Turkish dynasty created by Osman (Othman) the First. From the fourteenth to the sixteenth century, the Ottomans created a vast empire in western Asia, eastern Europe, and north Africa. In 1453 their troops took Constantinople, ending the reign of the Byzantine Christian empire. They controlled Palestine for four hundred years beginning in 1516.
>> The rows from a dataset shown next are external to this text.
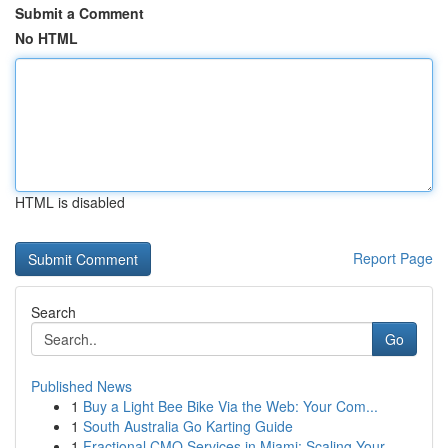
Submit a Comment
No HTML
HTML is disabled
Report Page
Search
Go
Published News
1
Buy a Light Bee Bike Via the Web: Your Com...
1
South Australia Go Karting Guide
1
Fractional CMO Services in Miami: Scaling Your ...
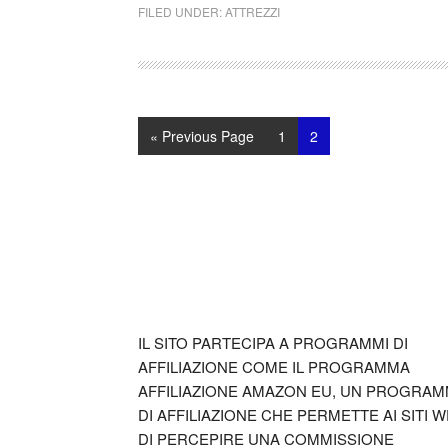
FILED UNDER:
ATTREZZI
Go
Page
Page
«
Previous Page
1
2
to
Footer
IL SITO PARTECIPA A PROGRAMMI DI
AFFILIAZIONE COME IL PROGRAMMA
AFFILIAZIONE AMAZON EU, UN PROGRA
DI AFFILIAZIONE CHE PERMETTE AI SITI 
DI PERCEPIRE UNA COMMISSIONE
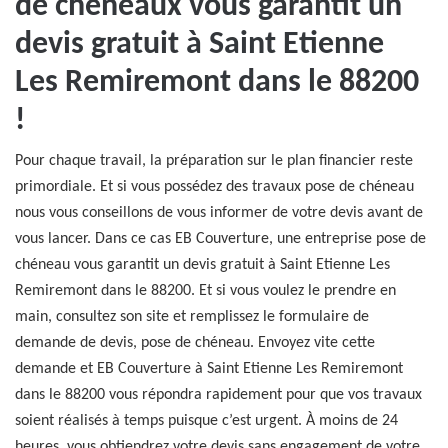
de chéneaux vous garantit un
devis gratuit à Saint Etienne
Les Remiremont dans le 88200
!
Pour chaque travail, la préparation sur le plan financier reste
primordiale. Et si vous possédez des travaux pose de chéneau
nous vous conseillons de vous informer de votre devis avant de
vous lancer. Dans ce cas EB Couverture, une entreprise pose de
chéneau vous garantit un devis gratuit à Saint Etienne Les
Remiremont dans le 88200. Et si vous voulez le prendre en
main, consultez son site et remplissez le formulaire de
demande de devis, pose de chéneau. Envoyez vite cette
demande et EB Couverture à Saint Etienne Les Remiremont
dans le 88200 vous répondra rapidement pour que vos travaux
soient réalisés à temps puisque c’est urgent. À moins de 24
heures, vous obtiendrez votre devis sans engagement de votre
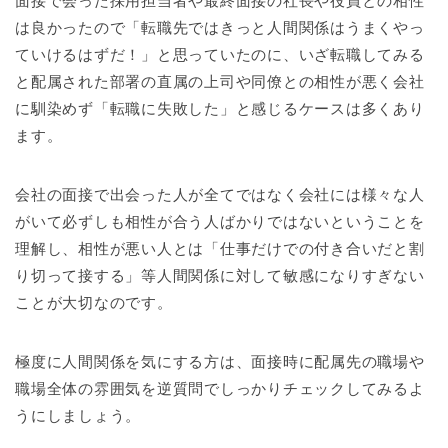
面接で会った採用担当者や最終面接の社長や役員との相性
は良かったので「転職先ではきっと人間関係はうまくやっ
ていけるはずだ！」と思っていたのに、いざ転職してみる
と配属された部署の直属の上司や同僚との相性が悪く会社
に馴染めず「転職に失敗した」と感じるケースは多くあり
ます。
会社の面接で出会った人が全てではなく会社には様々な人
がいて必ずしも相性が合う人ばかりではないということを
理解し、相性が悪い人とは「仕事だけでの付き合いだと割
り切って接する」等人間関係に対して敏感になりすぎない
ことが大切なのです。
極度に人間関係を気にする方は、面接時に配属先の職場や
職場全体の雰囲気を逆質問でしっかりチェックしてみるよ
うにしましょう。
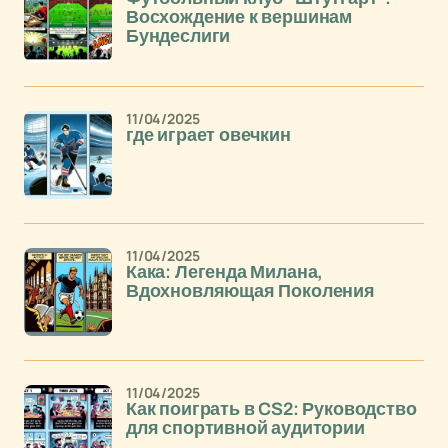
Восхождение к вершинам
Бундеслиги
11/04/2025
где играет овечкин
11/04/2025
Кака: Легенда Милана,
Вдохновляющая Поколения
11/04/2025
Как поиграть в CS2: Руководство
для спортивной аудитории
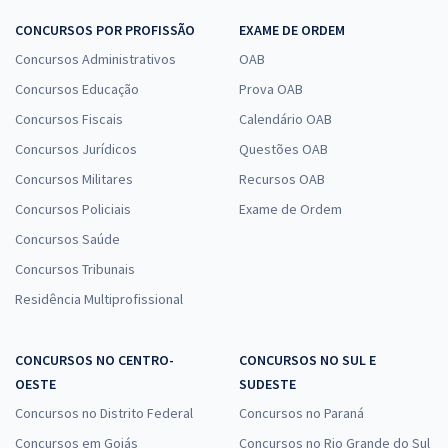
CONCURSOS POR PROFISSÃO
EXAME DE ORDEM
Concursos Administrativos
OAB
Concursos Educação
Prova OAB
Concursos Fiscais
Calendário OAB
Concursos Jurídicos
Questões OAB
Concursos Militares
Recursos OAB
Concursos Policiais
Exame de Ordem
Concursos Saúde
Concursos Tribunais
Residência Multiprofissional
CONCURSOS NO CENTRO-
CONCURSOS NO SUL E
OESTE
SUDESTE
Concursos no Distrito Federal
Concursos no Paraná
Concursos em Goiás
Concursos no Rio Grande do Sul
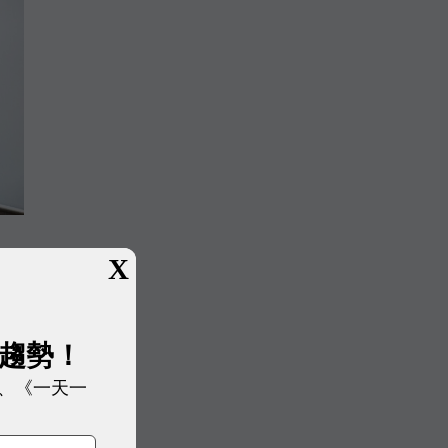
X
展趨勢！
致
、《一天一
銷
美國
Under Ottoman rule Palestine was divided into three mutasarrifiyahs: Nablus and Acre, linked with Beirut, and Jerusalem, which dealt directly with the Ottoman government in Istanbul. Within the Ottoman Empire non-Muslim religious communities were organized into units called millets, each of which collected its own taxes, established its own educational institutions, and administered its own laws relating to personal affairs; thus Jews and Christian sects had full religious freedom during this period. In 1831 the Egyptian viceroy Muhammad Ali Pasha and his son Ibrahim invaded Palestine, establishing a harsh regime while opening the area to Christian and other Western influences. In 1840, however, the British, Austrians, and Russians forced the Egyptians out and Palestine was restored to the Ottoman Empire, which adopted widespread reforms and encouraged foreign colonies. Among these were a few Zionist agricultural settlements, the earliest of which was established by Russian Jews in 1882.

Ottoman control over Palestine ended in 1917–1918, with the arrival of British troops during World War I, and officially ceased in 1922, when the Ottoman Empire, which had been allied with Germany, was formally dismantled. At that time the modern nation of Turkey was created and Palestine came under British Mandate.